» Job item:
Could you copy out every line of the data where the word "Paolo" occurs?

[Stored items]
####################
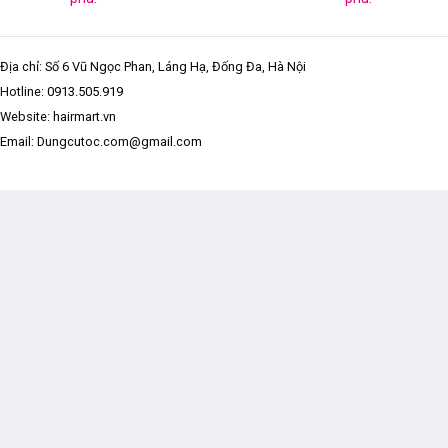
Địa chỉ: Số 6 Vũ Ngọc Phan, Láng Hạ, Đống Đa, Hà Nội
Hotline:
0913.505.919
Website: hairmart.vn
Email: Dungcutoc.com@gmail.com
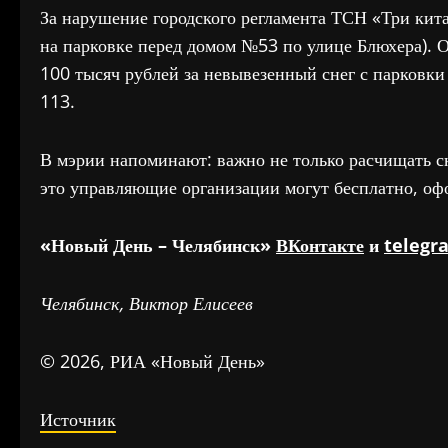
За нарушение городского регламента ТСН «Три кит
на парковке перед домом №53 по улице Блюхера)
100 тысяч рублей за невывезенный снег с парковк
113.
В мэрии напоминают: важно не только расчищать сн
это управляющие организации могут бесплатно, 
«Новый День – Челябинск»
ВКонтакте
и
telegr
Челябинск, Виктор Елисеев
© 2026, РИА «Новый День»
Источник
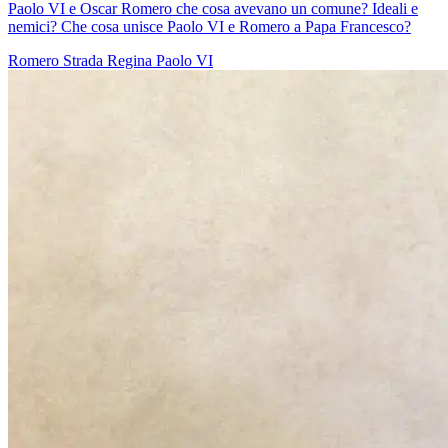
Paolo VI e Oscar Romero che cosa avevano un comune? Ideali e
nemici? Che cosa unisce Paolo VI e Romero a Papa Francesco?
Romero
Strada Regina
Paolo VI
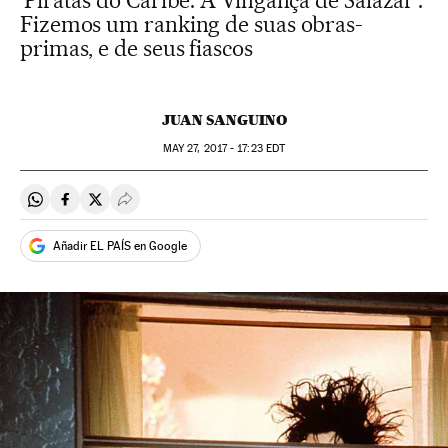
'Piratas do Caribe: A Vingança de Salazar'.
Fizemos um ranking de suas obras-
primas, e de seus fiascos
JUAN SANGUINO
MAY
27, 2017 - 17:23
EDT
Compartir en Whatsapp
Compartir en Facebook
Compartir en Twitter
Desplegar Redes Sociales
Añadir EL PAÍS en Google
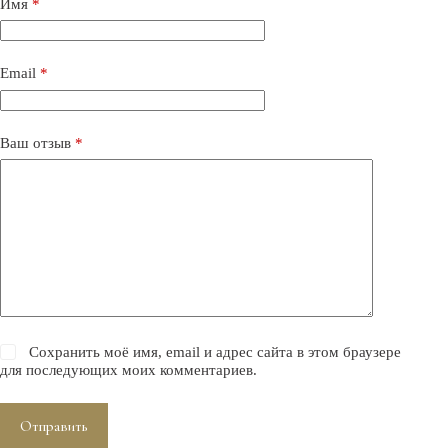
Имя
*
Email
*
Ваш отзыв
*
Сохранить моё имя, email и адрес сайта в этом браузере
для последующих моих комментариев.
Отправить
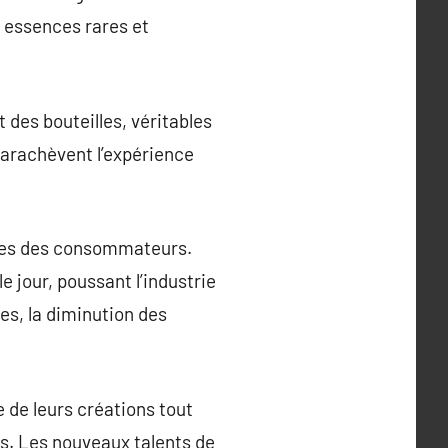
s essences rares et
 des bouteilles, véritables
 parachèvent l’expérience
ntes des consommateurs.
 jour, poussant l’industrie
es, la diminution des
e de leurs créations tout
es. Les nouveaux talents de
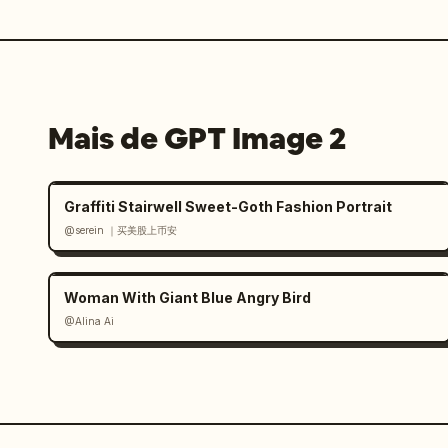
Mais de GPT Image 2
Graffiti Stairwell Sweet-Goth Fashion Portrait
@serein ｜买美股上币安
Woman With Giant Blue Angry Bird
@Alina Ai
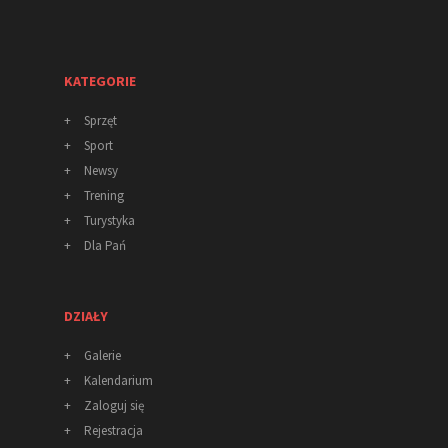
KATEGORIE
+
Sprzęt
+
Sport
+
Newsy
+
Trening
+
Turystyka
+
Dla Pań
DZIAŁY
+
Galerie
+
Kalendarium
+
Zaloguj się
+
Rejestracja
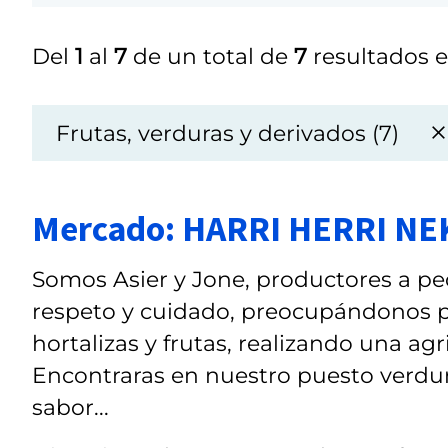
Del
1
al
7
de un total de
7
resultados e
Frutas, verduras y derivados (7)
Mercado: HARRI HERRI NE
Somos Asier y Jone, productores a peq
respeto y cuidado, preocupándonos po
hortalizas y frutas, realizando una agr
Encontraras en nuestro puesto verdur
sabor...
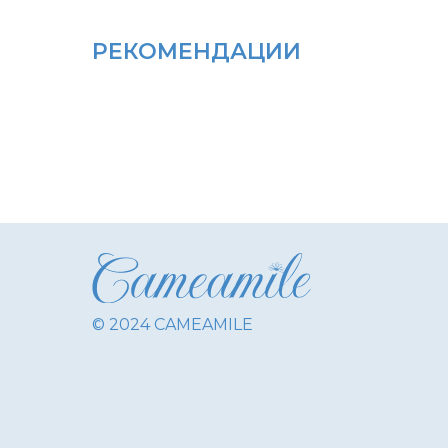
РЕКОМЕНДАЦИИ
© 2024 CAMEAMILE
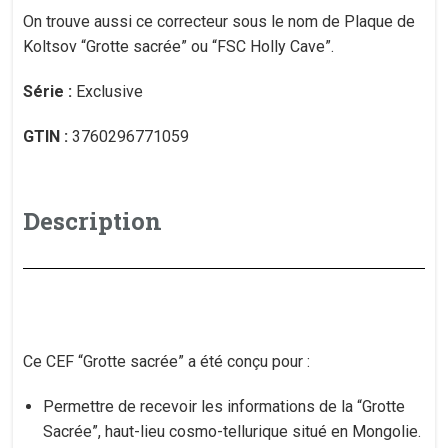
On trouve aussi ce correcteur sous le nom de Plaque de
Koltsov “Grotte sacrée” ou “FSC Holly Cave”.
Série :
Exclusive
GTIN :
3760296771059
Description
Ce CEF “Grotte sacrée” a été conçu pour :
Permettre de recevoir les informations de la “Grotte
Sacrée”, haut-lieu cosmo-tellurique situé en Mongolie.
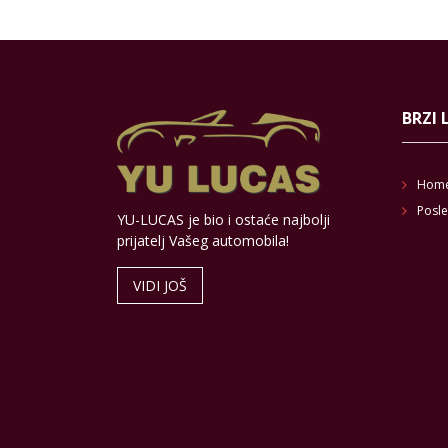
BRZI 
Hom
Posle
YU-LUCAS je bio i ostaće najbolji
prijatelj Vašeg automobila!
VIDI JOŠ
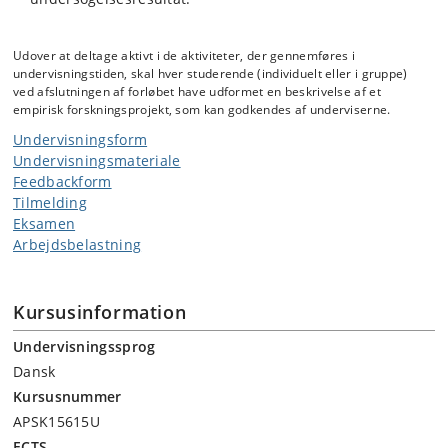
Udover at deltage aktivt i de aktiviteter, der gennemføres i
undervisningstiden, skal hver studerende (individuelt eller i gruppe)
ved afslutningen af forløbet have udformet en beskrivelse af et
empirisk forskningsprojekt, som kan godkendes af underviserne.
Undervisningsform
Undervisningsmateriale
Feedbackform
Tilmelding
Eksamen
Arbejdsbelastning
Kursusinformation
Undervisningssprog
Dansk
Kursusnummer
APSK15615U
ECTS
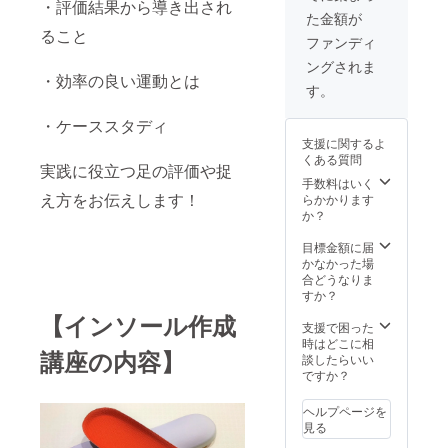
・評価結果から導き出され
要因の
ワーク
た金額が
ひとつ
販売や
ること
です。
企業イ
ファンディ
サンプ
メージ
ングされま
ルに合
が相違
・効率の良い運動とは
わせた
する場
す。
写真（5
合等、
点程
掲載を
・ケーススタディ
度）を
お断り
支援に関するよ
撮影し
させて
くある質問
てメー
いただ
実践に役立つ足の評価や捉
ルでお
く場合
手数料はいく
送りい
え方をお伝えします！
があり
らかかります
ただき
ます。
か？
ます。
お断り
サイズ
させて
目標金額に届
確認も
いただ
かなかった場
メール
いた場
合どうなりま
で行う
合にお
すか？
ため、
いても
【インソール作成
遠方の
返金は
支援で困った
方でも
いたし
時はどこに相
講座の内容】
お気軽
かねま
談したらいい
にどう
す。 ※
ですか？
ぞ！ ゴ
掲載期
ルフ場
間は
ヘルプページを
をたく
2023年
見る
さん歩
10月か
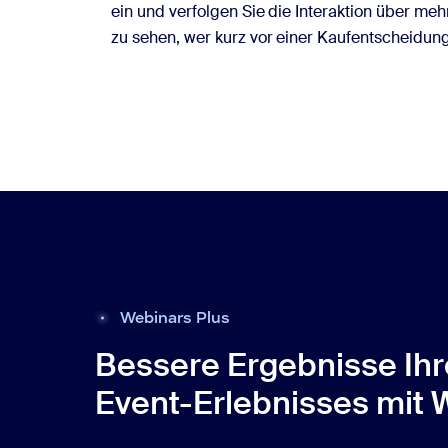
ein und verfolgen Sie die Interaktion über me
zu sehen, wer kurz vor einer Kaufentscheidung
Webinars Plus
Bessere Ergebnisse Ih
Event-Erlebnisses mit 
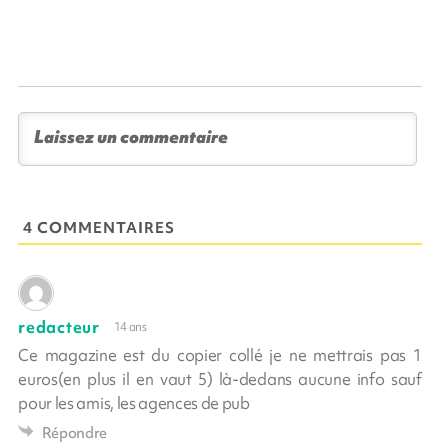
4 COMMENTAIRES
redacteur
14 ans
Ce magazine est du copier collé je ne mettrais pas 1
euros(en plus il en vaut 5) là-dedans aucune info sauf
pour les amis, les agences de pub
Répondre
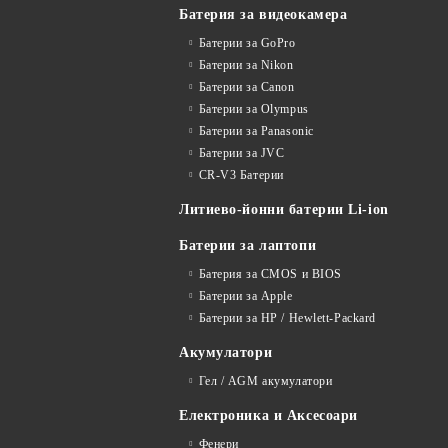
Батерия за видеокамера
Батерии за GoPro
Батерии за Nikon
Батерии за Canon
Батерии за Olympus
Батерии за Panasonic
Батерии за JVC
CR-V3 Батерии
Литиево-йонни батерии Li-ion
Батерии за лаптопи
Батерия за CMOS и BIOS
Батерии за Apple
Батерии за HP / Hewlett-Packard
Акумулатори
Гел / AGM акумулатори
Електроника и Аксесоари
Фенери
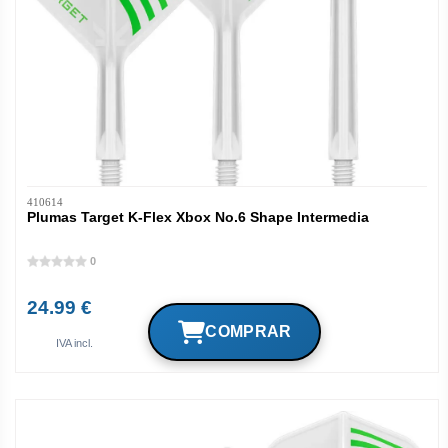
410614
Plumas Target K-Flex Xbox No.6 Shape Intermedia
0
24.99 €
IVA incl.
####################
» Exercise answer:
Paolo VI e Oscar Romero che cosa avevano un comune? Ideali e
nemici? Che cosa unisce Paolo VI e Romero a Papa Francesco?
Paolo VI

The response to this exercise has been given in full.